Le rêve espagnol hante jeunes et moins jeunes. Rachid Benyekhalef, 12 ans, originaire d’Oujda, se voit déjà atteindre l’autre rive pour travailler et subvenir aux besoins de sa famille. « Je reviendrai avec une belle voiture et je construirai une maison à Saïdia pour passer les vacances d’été. Notre voisin Mehdi a bien réussi. Pourquoi pas moi ? Il est parti, lui aussi, à 13 ans. Ils l’ont placé à l’école et maintenant il travaille chez un homme qui le traite bien. » Mais le rêve est bien loin de la réalité. Livrés à eux-mêmes, les enfants intègrent, souvent, des réseaux de prostitution et de trafic de drogue et subissent toutes sortes d’exploitations. Parfois, ils sont victimes d’enlèvements de la part de mafias spécialisées qui demandent des rançons à leurs proches. L’arrestation le mercredi 14 juin 2006 de deux malfrats marocains à Alméria, détenant deux frères, l’un âgé de 13 ans et l’autre de 17 ans, et exigeant de leur oncle, résidant dans la même localité, 3000 euros en témoigne.

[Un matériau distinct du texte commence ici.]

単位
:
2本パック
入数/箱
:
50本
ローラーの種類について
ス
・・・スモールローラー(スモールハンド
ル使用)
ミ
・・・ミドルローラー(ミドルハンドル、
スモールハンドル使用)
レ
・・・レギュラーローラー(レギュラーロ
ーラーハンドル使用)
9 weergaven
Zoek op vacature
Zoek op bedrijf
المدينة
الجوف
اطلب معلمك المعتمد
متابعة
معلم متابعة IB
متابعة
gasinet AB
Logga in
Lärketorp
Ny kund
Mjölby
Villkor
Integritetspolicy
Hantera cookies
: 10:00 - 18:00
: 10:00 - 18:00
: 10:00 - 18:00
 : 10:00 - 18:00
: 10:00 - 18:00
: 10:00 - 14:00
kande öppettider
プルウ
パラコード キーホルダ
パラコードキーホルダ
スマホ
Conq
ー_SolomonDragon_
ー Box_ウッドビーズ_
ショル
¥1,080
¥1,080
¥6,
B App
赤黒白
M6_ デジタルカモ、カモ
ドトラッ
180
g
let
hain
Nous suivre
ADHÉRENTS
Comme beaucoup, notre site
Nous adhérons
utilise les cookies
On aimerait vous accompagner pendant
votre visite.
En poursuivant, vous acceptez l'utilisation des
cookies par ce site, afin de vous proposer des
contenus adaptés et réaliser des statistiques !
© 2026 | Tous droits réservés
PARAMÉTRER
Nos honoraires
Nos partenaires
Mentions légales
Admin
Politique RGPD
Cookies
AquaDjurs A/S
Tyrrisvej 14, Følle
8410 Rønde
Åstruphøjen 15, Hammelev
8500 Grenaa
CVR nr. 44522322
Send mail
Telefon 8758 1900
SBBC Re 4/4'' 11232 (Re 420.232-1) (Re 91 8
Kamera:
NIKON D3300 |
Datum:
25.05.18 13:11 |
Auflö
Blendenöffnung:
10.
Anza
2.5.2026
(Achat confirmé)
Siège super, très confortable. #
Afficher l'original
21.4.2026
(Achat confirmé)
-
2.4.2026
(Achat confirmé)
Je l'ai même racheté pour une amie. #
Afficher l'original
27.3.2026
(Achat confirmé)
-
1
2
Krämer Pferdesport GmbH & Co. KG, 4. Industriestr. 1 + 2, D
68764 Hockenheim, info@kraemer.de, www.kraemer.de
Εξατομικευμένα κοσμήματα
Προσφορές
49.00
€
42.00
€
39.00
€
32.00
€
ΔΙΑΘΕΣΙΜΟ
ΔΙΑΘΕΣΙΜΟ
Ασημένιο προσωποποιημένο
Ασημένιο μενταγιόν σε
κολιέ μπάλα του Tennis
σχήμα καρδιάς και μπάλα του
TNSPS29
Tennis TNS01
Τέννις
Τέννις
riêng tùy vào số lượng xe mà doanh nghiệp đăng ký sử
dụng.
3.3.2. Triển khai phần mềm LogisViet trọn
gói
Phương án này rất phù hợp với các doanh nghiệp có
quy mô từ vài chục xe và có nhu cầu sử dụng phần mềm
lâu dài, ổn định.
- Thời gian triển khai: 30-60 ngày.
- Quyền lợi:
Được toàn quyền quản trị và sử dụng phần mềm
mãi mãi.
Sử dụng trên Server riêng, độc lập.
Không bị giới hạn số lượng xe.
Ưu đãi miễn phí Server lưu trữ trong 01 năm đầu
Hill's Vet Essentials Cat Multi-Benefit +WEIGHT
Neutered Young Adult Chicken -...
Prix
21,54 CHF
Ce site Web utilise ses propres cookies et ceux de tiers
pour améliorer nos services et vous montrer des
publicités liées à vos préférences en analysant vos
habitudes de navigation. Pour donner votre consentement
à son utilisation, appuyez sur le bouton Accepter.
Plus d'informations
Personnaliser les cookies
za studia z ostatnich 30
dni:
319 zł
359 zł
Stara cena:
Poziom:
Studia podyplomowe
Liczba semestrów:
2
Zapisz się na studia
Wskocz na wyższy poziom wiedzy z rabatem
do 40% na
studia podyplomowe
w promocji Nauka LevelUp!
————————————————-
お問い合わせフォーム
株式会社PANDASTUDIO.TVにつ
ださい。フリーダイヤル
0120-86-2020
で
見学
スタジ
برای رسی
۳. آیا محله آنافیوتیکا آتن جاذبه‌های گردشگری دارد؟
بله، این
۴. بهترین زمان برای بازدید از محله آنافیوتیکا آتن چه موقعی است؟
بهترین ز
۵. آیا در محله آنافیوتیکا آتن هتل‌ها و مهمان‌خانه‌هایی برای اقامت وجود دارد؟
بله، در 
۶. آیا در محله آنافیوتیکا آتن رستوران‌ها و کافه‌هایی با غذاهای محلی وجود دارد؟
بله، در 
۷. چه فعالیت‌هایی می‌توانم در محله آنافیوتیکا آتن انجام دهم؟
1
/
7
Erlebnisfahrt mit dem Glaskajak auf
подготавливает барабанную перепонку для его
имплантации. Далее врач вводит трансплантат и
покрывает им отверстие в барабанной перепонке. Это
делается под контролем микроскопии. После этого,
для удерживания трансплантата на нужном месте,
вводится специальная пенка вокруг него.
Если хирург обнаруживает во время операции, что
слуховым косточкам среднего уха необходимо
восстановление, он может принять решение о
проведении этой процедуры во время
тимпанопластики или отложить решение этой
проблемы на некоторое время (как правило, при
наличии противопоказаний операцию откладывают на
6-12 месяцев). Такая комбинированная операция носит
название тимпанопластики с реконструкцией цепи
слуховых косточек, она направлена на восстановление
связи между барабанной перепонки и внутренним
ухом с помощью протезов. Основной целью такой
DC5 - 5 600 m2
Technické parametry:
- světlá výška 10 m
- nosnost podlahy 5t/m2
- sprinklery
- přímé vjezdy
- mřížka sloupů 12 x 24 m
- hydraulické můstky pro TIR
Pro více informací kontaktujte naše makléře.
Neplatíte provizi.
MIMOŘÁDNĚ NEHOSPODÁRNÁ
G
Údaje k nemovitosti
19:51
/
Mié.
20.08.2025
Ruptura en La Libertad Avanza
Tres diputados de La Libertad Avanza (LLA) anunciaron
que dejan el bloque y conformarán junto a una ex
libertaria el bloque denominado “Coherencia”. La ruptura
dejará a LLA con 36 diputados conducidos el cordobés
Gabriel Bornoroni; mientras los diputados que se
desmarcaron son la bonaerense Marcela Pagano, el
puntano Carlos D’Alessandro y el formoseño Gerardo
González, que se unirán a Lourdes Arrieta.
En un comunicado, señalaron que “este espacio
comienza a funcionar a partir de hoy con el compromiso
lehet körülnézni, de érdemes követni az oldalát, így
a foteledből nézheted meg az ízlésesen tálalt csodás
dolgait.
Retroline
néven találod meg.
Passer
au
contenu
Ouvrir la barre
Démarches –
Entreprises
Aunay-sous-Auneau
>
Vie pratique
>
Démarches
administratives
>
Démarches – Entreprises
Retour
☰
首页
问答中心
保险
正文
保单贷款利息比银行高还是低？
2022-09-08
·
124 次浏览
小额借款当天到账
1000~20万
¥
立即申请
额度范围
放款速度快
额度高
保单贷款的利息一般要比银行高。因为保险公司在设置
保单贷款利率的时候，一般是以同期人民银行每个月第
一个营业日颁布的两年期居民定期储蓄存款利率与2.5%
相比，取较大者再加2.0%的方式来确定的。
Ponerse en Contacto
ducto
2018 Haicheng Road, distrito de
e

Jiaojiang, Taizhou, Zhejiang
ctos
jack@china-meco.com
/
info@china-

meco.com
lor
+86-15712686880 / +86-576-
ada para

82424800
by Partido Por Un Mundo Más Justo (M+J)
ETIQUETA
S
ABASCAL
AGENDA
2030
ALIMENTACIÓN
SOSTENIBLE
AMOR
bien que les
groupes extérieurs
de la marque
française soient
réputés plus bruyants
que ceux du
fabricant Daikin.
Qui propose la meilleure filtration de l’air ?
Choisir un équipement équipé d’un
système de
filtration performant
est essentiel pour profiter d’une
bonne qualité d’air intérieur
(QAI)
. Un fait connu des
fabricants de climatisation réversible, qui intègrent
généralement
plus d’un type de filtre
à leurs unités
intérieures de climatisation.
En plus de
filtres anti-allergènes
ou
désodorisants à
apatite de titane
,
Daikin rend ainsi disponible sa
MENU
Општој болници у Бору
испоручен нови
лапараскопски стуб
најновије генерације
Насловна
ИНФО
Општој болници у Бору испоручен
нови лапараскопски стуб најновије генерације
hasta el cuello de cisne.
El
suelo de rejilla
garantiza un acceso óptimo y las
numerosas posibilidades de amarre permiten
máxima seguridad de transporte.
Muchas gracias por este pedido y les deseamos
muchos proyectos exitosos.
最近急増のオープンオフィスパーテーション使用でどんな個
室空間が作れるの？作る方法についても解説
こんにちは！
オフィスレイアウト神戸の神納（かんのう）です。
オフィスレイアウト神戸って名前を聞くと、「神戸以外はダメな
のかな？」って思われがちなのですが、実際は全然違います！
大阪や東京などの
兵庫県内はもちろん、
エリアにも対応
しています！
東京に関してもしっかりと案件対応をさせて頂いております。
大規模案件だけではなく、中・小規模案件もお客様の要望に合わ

Le Maroc est bien loin du Mexique qui, chaque année, voit 25.000 de ses enfants tenter d’entrer illégalement aux Etats-Unis, mais ce phénomène qui n’en est qu’à ses débuts, depuis 1999, devient de plus en plus inquiétant. Face à l’encombrement des centres d’accueil et l’échec de la procédure de rapatriement, l’Espagne demande à rehausser le cadre juridique concernant l’immigration des mineurs non accompagnés en passant d’un mémorandum d’entente à un traité entre les deux pays.

Ce nouveau projet est en cours d’étude. Une chose est certaine. La solution pour arrêter ce flux migratoire n’est pas pour demain. Le Maroc doit parvenir à retenir sa jeunesse en répondant à ses besoins.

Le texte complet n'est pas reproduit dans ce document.